++++ Excerpt ++++

From May 16-19, HarvestPlus joined more than 5,700 attendees representing 2,500 organizations from 169 countries who had gathered in Copenhagen, Denmark, for the 4th Women Deliver Conference. The objective was to explore solutions that support the health, rights, and wellbeing of women and girls. Among those who spoke at the conference were Denmark’s Prime Minister, the former Prime Minister of Norway, the former President of Ireland, the President of the World Bank Group, the Director-General of the World Health Organization, Melinda Gates, and multiple heads of UN agencies.

For the first time in the conference’s history, the agenda included nutrition for women and girls. Sessions organized primarily by Micronutrient Initiative (MI) and the Global Alliance for Improved Nutrition (GAIN) explored various topics, including nutrition as a gateway to achieving the Sustainable Development Goals (SDGs), accountability for women’s and girls’ health, adolescent girls’ nutrition as the second window of opportunity, and women as nutrition champions.

Micronutrient Initiative, with the assistance of $75 million of support from the Canadian Government, launched its “Right Start Initiative”, a multi-faceted plan to reach more than 100 million women and girls with improved nutrition by 2020. Additionally, MI President and CEO Joel Spicer made a powerful “1 Billion Candles” call to action for women’s and girls’ nutrition, elucidating the unrealized potential of the 1 billion women and girls around the globe that are malnourished.

The nutrition-conscious participants were further encouraged when Dr. Jim Kim, President of the World Bank Group, emphasized the “hugely unrecognized problem that 25 percent of children in the world are stunted.” Undernutrition effects physical and cognitive development, and has intergenerational repercussions, as UNICEF Executive Director Anthony Lake pointed out. Poor nutrition comes at a cost not only to the individual, but to society as a whole.

++++ Data extracts ++++

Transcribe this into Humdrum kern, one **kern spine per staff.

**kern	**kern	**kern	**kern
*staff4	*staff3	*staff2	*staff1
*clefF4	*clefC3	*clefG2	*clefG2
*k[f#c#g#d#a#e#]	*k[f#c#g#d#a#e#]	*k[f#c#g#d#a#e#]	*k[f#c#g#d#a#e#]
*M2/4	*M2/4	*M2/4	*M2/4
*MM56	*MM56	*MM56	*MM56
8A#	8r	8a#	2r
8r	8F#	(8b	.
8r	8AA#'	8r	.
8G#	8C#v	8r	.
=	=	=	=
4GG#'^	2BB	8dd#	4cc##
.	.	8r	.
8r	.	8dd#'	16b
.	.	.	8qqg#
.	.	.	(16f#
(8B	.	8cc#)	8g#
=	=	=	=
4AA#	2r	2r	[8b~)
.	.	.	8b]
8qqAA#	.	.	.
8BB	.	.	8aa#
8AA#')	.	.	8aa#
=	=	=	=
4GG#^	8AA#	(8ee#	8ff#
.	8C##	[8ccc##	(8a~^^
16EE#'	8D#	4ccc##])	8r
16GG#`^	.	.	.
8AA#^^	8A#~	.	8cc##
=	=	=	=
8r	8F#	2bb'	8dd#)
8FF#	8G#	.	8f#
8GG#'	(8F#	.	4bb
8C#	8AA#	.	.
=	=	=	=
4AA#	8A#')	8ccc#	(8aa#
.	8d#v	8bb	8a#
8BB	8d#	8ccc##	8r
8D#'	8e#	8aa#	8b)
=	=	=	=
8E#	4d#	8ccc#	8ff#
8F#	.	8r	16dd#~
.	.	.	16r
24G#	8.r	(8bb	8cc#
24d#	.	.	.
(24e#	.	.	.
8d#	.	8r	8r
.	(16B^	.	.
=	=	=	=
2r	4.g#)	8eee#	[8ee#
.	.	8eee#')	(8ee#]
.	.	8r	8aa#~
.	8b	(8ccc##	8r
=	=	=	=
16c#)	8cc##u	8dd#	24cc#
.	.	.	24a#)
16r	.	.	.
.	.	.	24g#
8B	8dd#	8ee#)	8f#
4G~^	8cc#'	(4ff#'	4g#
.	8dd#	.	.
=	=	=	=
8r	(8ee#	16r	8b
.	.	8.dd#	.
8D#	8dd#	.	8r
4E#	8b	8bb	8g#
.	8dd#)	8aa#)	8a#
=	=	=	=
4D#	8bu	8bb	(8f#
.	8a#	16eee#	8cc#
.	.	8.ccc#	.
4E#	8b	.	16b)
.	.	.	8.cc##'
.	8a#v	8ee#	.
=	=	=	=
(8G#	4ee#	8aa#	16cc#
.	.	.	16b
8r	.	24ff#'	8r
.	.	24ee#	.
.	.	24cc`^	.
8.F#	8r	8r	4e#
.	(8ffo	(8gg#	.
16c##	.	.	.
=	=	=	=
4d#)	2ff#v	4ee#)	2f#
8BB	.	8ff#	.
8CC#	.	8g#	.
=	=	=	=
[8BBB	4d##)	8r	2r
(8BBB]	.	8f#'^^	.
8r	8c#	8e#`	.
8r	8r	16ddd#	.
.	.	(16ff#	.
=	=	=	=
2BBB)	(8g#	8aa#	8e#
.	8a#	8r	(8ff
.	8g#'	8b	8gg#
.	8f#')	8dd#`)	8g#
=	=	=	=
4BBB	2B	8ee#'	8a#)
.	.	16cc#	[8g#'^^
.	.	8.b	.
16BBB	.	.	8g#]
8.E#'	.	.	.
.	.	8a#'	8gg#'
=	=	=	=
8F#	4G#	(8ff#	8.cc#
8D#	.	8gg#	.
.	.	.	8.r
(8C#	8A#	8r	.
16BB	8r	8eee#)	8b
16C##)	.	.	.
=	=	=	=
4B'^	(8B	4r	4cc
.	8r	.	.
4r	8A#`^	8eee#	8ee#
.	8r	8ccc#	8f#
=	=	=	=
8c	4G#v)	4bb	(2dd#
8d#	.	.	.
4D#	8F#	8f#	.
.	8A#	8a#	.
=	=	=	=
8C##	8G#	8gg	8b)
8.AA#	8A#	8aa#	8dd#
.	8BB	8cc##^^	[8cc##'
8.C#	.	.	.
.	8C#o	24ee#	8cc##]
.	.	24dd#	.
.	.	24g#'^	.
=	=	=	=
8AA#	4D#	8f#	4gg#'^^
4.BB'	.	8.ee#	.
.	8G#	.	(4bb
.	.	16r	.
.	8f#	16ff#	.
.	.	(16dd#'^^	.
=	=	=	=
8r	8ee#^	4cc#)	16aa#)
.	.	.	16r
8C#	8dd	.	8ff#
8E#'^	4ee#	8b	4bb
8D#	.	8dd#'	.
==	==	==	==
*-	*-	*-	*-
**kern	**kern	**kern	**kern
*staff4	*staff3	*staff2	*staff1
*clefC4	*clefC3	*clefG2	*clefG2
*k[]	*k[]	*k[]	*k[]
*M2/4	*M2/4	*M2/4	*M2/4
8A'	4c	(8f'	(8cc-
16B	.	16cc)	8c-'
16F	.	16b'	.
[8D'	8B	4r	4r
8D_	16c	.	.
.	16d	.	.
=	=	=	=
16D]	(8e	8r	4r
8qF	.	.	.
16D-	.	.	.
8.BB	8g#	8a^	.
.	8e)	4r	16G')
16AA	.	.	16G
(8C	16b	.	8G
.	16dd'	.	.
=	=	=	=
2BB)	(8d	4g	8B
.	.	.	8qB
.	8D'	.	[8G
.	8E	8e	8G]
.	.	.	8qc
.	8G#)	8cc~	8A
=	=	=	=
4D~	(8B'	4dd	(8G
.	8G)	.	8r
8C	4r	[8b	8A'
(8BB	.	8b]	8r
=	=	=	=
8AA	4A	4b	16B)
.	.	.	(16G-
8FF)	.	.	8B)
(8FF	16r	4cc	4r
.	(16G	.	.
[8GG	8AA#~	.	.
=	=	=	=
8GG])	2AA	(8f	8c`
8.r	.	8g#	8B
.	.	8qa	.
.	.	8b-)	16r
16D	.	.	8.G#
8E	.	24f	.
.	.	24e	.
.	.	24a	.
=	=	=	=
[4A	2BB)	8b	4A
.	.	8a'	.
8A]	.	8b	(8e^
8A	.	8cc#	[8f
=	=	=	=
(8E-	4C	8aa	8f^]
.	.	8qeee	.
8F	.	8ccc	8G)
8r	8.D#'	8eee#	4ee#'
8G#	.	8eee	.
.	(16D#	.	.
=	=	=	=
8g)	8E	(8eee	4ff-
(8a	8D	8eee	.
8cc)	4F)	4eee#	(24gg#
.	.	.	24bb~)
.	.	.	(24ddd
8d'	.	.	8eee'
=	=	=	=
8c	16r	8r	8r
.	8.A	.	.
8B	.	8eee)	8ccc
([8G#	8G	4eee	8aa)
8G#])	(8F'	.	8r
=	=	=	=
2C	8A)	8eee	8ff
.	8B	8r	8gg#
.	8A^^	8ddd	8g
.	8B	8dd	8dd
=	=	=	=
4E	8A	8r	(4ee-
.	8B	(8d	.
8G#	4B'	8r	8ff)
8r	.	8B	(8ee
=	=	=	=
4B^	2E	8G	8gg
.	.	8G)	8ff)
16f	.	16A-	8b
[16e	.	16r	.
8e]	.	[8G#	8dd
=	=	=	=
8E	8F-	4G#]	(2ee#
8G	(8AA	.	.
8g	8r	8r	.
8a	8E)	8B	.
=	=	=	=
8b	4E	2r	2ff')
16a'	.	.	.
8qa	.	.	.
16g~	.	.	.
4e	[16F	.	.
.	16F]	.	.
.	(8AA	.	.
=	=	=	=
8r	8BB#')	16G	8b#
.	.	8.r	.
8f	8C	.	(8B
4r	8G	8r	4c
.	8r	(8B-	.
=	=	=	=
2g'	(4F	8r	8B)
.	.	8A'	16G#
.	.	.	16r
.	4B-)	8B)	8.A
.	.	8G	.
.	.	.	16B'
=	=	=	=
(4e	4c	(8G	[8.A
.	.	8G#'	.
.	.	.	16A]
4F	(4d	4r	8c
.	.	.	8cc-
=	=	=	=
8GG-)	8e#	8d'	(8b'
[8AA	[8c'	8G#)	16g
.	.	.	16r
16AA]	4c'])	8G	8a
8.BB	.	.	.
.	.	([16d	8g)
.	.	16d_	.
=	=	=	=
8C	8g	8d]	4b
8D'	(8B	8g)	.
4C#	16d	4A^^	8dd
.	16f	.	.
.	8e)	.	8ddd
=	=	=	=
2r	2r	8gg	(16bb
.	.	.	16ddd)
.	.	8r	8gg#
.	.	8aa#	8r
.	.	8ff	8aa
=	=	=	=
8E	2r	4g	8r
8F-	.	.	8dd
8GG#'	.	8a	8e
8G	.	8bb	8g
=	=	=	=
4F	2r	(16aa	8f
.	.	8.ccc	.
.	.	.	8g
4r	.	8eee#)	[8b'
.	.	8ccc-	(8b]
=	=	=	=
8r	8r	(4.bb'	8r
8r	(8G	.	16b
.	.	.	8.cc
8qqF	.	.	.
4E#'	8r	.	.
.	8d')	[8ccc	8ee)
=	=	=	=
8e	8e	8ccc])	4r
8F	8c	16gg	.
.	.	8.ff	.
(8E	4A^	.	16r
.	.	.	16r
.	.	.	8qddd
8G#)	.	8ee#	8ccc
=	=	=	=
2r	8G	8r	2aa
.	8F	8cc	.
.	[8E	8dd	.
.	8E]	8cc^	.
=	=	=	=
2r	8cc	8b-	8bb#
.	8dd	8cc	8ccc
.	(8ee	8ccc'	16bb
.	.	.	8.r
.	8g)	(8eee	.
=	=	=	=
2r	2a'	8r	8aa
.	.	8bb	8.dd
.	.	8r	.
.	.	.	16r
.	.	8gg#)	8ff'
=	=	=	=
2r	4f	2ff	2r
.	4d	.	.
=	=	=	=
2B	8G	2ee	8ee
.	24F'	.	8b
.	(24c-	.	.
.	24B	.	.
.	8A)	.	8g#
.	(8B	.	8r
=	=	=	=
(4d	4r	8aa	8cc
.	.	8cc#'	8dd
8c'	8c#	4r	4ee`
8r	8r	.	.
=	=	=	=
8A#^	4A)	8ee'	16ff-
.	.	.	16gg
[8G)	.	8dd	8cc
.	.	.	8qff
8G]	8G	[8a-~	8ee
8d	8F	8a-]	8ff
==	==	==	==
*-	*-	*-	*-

++++

» Work request 1:
Summarize the account of the Women Deliver Conference in two sentences.
» Work request 2:
Pick up the account of the Women Deliver Conference after its final sentence and continue it.
The data can be set aside.

» Response 1:
HarvestPlus joined more than 5,700 attendees in Copenhagen from May 16-19 for the 4th Women Deliver Conference, where, for the first time, the agenda included nutrition for women and girls. Micronutrient Initiative launched its "Right Start Initiative" with $75 million of Canadian Government support, and speakers including World Bank Group President Dr. Jim Kim and UNICEF Executive Director Anthony Lake stressed the cost of stunting and undernutrition.

» Response 2:
While not exclusively the case, poor nutrition most often walks hand in hand with poverty. In discussing nutrition as a gateway to achieving the Sustainable Development Goals (SDGs), one panelist asserted that there cannot be improved nutrition without poverty alleviation. However, biofortification presents a rare opportunity to break this cycle; better nutrition— especially among the most poor and vulnerable— comes first, paving the way for individuals to lead healthy, productive, and prosperous lives. Looking beyond the individual, the business case is also clear. As explained by Phyllis Costanza, CEO of UBS Optimus Foundation, for every $1 we invest in fighting undernutrition, we reap at least $16 in returns.

Eyes are beginning to open to the fact that good health and nutrition underpin nearly all of the SDGs. While health has long held a recognized position, the link between health and nutrition is still slowing being forged. HarvestPlus continues to work to bridge the gap.